Repeat the data word for word and skip the pictures.

• **Images with lens parameters**:
┌────────
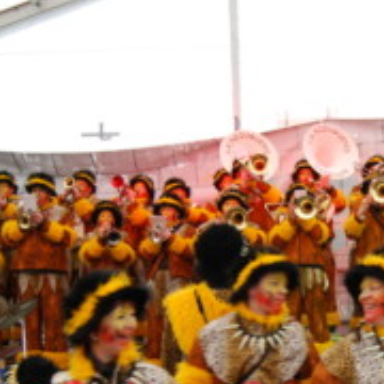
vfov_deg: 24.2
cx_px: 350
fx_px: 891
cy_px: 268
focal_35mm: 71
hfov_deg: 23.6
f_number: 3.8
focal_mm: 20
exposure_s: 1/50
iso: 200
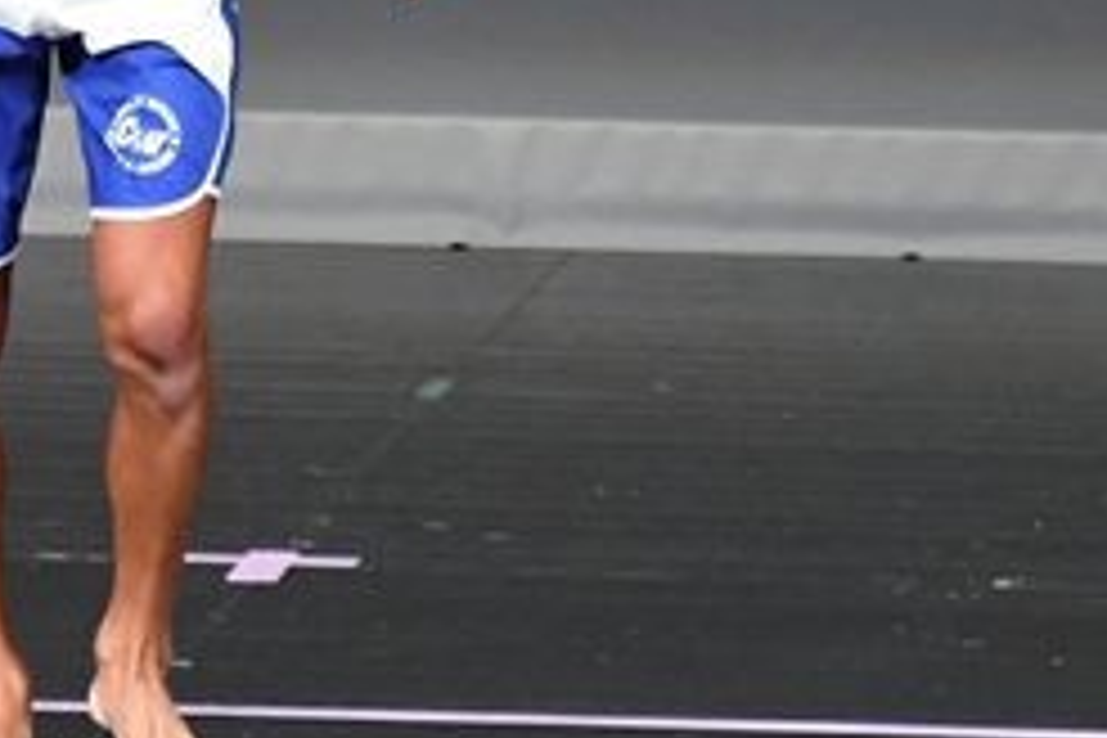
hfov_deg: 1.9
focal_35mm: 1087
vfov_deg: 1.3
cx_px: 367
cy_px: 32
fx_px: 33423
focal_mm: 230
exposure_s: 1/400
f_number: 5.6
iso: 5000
└────────
• **Response**:
vfov_deg: 24.2
cx_px: 350
fx_px: 891
cy_px: 268
focal_35mm: 71
hfov_deg: 23.6
f_number: 3.8
focal_mm: 20
exposure_s: 1/50
iso: 200
hfov_deg: 1.9
focal_35mm: 1087
vfov_deg: 1.3
cx_px: 367
cy_px: 32
fx_px: 33423
focal_mm: 230
exposure_s: 1/400
f_number: 5.6
iso: 5000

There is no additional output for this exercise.